Chaque mois, le Café de la Presse nous propose de rencontrer une/des personne(s) pour une interview qui parle de tout sans rien prétendre. Ce mois-ci on rencontre Marie Jardillier. Productrice junior chez Les Productions du Trésor, elle endosse également le statut de réalisatrice dans le cadre du Nikon Film Festival avec son court-métrage JE SUIS CHOISIE dans lequel on trouve l’actrice Cécile Cassel. On a donc voulu en savoir plus sur la jeune productrice, sa vision du métier et ses choix.

Salut Marie, on attaque direct avec une question en lien avec le Festival Nikon. Si tu devais te décrire en 5 « Je Suis » ?

Pas évident. On va dire que je suis Joyeuse, Excessive, Généreuse, Fidèle et Caractérielle.

 Caractérielle ?

Oui, sincèrement je crois que mon associée a du courage de bosser avec moi. J’adore avoir raison et je lutte toujours jusqu’au bout pour ça!
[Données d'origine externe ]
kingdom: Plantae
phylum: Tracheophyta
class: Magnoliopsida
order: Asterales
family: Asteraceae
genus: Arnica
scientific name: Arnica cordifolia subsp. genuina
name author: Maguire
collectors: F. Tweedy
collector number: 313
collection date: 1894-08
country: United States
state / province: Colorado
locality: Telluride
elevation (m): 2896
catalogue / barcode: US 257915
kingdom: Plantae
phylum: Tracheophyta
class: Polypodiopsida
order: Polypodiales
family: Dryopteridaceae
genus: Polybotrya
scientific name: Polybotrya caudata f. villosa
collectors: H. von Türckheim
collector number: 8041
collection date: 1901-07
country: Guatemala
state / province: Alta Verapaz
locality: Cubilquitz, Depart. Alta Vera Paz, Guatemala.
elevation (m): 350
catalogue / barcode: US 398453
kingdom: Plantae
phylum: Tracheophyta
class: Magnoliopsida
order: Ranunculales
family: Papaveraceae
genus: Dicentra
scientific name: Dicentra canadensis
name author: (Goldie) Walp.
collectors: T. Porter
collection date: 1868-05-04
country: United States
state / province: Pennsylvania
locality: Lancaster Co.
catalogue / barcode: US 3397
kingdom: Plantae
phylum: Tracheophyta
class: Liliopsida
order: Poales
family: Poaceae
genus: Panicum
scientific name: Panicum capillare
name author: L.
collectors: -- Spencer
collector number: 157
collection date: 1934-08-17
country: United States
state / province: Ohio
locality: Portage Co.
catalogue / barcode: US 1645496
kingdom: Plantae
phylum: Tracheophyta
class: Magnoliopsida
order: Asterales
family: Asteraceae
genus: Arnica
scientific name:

Carrément, j’espère qu’on sera d’accord pendant l’interview alors! Je te propose qu’on reste dans le thème en parlant un peu de tes choix. Tu es aujourd’hui productrice junior chez Les Productions du Trésor. Quels choix as-tu bien pu faire pour en arriver là ?

Quand j’étais petite j’adorais le milieu du cinéma, de la musique, du théâtre, les stars et tout ce qui fait rêvé quand on est petite fille. Puis j’ai grandi et j’ai compris que mon talent de comédienne était plutôt limité et que je n’aurai pas les épaules pour faire un métier aussi compliqué. Donc je me suis tourné vers la communication et la pub mais pour être honnête : je me suis fait chier très vite ! Donc j’ai décidé de faire une école de production l’ISCPA et là… le cursus était en 3 ans j’ai fait 6 mois !

A ce que je vois tu t’es un peu cherché !

Je ne sais pas. Le programme de l’école était trop large et la dernière année se faisait en alternance ce que je trouve inutile pour un milieu tel que la production !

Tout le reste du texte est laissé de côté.